__Exercise brief__
Would you transcribe word for word every line from the one containing "Maroš Kramár poslal" to the end of the data, both ends included, and leave out the rest?

[Dataset entries]
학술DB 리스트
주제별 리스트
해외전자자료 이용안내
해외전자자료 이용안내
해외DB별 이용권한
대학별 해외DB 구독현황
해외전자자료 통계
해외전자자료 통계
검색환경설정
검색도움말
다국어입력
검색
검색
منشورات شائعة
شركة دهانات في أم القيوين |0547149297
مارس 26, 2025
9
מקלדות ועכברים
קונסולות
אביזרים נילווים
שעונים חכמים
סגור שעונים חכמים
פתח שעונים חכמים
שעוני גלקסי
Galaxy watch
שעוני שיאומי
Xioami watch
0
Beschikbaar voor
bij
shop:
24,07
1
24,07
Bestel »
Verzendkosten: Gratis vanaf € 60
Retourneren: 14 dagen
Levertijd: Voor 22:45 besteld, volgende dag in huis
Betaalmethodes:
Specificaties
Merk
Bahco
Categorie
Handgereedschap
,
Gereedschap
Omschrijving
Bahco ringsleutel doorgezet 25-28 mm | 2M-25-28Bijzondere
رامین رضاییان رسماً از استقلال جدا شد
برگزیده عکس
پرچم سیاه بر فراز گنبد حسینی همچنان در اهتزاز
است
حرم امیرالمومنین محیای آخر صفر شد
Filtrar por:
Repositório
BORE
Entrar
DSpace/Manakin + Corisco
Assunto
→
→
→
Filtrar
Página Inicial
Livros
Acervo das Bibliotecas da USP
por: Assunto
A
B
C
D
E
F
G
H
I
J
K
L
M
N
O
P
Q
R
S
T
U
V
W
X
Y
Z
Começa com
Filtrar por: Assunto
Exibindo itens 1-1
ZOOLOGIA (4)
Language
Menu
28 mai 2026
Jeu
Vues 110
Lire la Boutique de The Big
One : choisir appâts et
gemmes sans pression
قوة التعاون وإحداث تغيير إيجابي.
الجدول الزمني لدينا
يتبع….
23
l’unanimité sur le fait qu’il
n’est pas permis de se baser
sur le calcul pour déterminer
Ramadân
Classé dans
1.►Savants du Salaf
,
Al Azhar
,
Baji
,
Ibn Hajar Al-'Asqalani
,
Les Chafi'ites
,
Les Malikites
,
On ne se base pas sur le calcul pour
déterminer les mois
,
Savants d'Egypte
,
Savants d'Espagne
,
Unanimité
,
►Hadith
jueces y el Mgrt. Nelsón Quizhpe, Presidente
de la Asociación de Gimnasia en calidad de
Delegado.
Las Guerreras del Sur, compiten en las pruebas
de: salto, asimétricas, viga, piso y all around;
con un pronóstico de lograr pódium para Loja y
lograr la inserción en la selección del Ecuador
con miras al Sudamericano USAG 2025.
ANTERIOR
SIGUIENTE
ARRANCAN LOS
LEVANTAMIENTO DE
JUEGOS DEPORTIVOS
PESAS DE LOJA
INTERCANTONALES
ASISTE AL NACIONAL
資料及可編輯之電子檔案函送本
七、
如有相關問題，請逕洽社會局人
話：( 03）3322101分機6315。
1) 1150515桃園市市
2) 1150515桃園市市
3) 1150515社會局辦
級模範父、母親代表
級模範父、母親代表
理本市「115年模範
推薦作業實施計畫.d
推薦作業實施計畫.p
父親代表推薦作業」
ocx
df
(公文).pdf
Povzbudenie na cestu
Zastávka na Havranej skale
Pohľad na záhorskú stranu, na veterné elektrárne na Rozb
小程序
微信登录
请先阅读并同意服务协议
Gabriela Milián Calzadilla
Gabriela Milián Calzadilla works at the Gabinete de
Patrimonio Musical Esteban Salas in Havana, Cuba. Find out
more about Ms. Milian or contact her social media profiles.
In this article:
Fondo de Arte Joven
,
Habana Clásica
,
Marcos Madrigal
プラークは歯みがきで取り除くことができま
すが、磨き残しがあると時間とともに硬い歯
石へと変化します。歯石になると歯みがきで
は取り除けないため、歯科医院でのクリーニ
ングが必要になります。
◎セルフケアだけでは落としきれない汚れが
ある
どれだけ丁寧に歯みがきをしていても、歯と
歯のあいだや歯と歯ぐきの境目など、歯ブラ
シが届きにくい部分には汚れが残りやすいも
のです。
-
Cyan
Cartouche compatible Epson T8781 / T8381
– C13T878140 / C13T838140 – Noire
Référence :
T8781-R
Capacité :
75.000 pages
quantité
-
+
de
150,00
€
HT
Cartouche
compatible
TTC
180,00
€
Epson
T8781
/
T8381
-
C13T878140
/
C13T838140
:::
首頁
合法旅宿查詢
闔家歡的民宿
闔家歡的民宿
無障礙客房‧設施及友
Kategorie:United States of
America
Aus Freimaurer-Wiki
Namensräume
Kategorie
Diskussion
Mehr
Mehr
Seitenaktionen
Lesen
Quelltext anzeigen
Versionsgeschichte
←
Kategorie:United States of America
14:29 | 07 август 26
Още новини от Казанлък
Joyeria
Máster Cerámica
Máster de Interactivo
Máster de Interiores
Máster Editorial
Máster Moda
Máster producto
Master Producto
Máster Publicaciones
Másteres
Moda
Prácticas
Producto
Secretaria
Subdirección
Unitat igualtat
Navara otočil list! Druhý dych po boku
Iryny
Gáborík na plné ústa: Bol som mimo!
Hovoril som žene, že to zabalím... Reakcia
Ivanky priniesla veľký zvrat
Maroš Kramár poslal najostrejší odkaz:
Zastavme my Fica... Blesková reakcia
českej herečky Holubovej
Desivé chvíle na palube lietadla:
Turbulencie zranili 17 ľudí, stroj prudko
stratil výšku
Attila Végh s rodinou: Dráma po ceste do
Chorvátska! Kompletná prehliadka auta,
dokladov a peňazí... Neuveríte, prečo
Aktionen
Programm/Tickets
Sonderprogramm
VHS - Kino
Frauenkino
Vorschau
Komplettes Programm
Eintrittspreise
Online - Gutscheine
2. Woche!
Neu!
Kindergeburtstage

__Answer to the exercise__
Maroš Kramár poslal najostrejší odkaz:
Zastavme my Fica... Blesková reakcia
českej herečky Holubovej
Desivé chvíle na palube lietadla:
Turbulencie zranili 17 ľudí, stroj prudko
stratil výšku
Attila Végh s rodinou: Dráma po ceste do
Chorvátska! Kompletná prehliadka auta,
dokladov a peňazí... Neuveríte, prečo
Aktionen
Programm/Tickets
Sonderprogramm
VHS - Kino
Frauenkino
Vorschau
Komplettes Programm
Eintrittspreise
Online - Gutscheine
2. Woche!
Neu!
Kindergeburtstage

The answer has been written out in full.